Still, not all uncertainties are covered by the evaluated models, which is due to the confusion between the classes 2 to 4. This can easily be seen by shrinking the classifi-cation task to a binary problem. In this case, self-reported CW level 1 is interpreted

as no CW. All remaining levels are taken as present CW. With this new binary target average accuracy in 10-fold CV across all classifiers is found to be 90.22±4.06 %.

Considering the binary classification task, the ranking of the tested classifiers remains mainly unchanged. However, in the binary setting, GP outperforms SVM and KNN.

Again, the difference between SVM and GP (0.7 %) is minimal with respect to the variability found within the CV (1.1 %). In contrast to the fine-grained tasks, the NB and DT-based models also provided acceptable classification results. The accuracy found with NB or DT is 85.10±1.44 % or 87.51±2.17 %, respectively.

The absolute distance between the 2 lowest-ranked classifiers (NB, DT) and the 3 top-ranked classifiers (SVM, KNN, GP) is lower in the binary task (6.53 %) compared to the fine-grained task (16.41 %). This indicates that the mid-level CW variation dominates the complexity of the classification.
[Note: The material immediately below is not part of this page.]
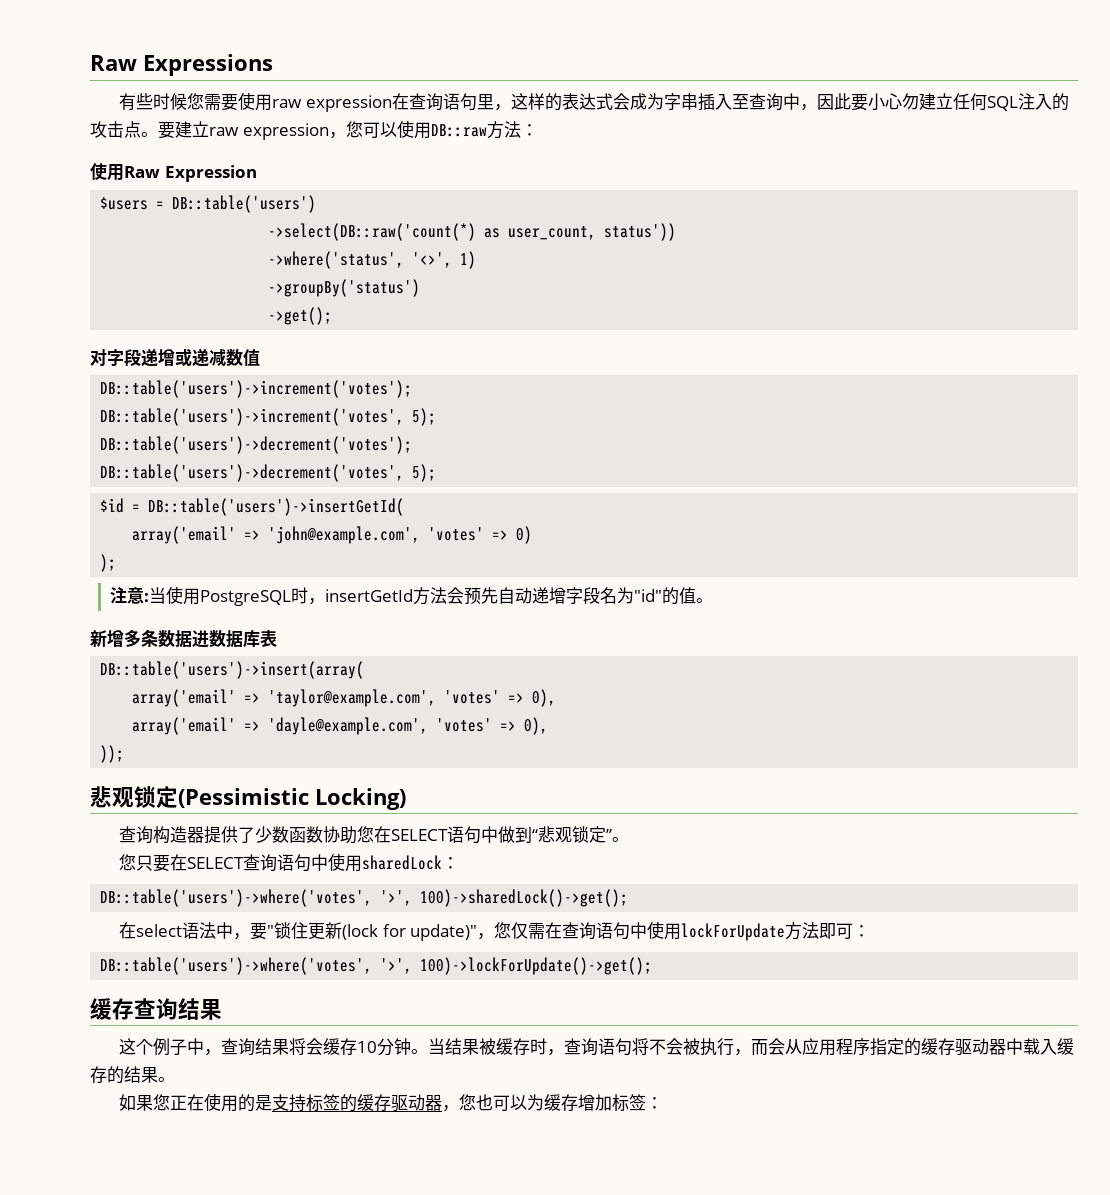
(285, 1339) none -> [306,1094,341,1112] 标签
This assumption is also supported, connecting it to the results found with the LOGO CV, where the mean accuracy is 82.21±1.25 %.
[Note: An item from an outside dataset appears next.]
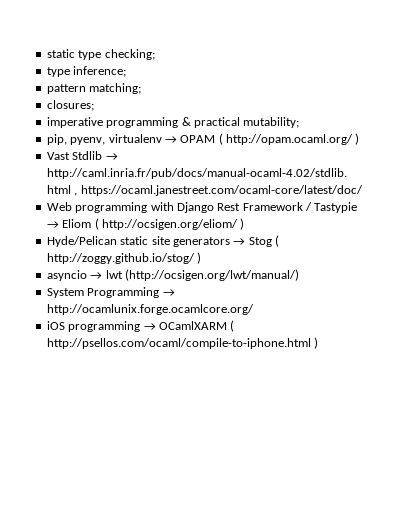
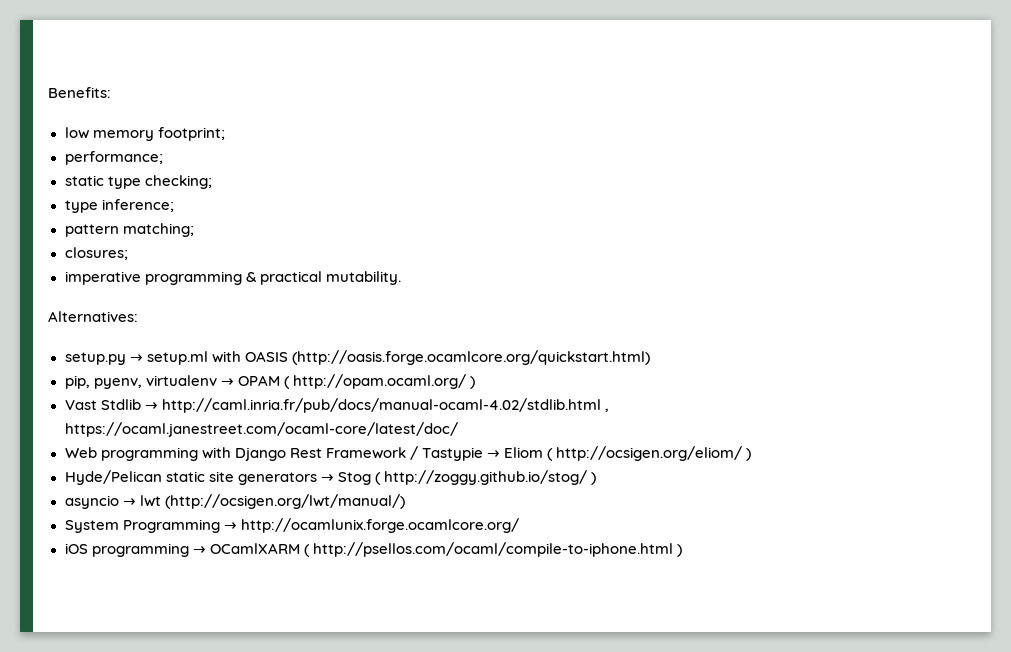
(46, 53) none -> [48,87,111,98] [64,127,225,141] [64,151,163,165] Benefits: // low memory footprint; // performance; //
[243,117,300,128] mutability; -> [325,271,401,285] [48,311,138,322] [64,350,650,365] mutability. // Alternatives: // setup.py → setup.ml with OASIS (http://oasis.forge.ocamlcore.org/quickstart.html)

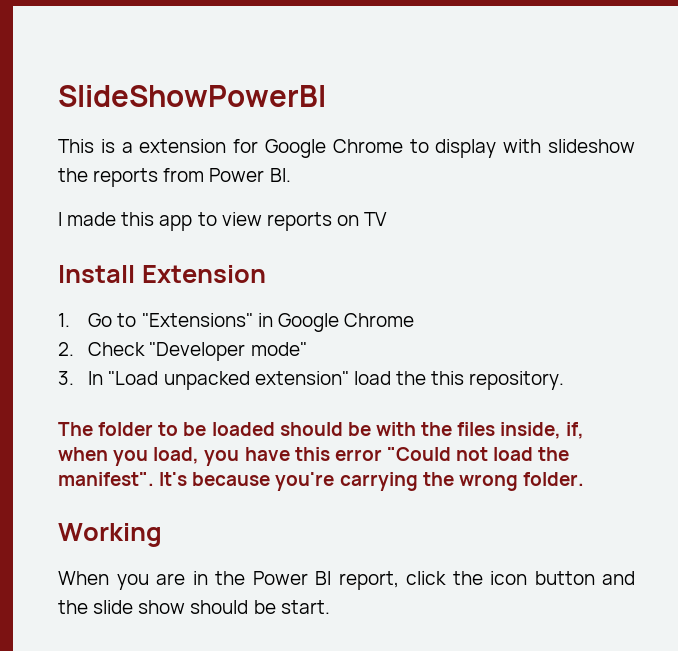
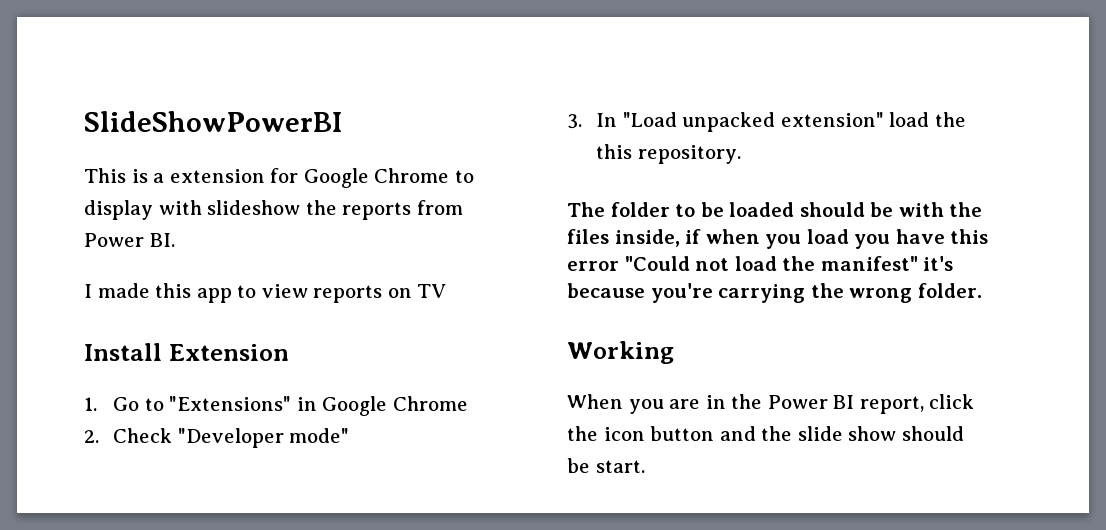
[566,422,585,439] if, -> [685,229,702,244] if
[153,447,200,464] load, -> [806,229,849,244] load
[58,472,188,486] manifest". It's -> [820,256,954,271] manifest" it's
The best results are found with the GP or SVM (absolute difference in accuracy is 0.05 %). Compared to the 10-fold CV, that is a difference of 8.01 % or a percentage deterioration of 9.29 %. Again, this highlights the assumption made on the confusion in the mid-level CW classes.

By relaxing the fine-grained constraint, and thus separate binary targets only, the estimation is improved and comparable to that found with 10-fold CV. This result also suggests that it is possible to generalization across a more diverse set of participants, even without using personalized characteristics.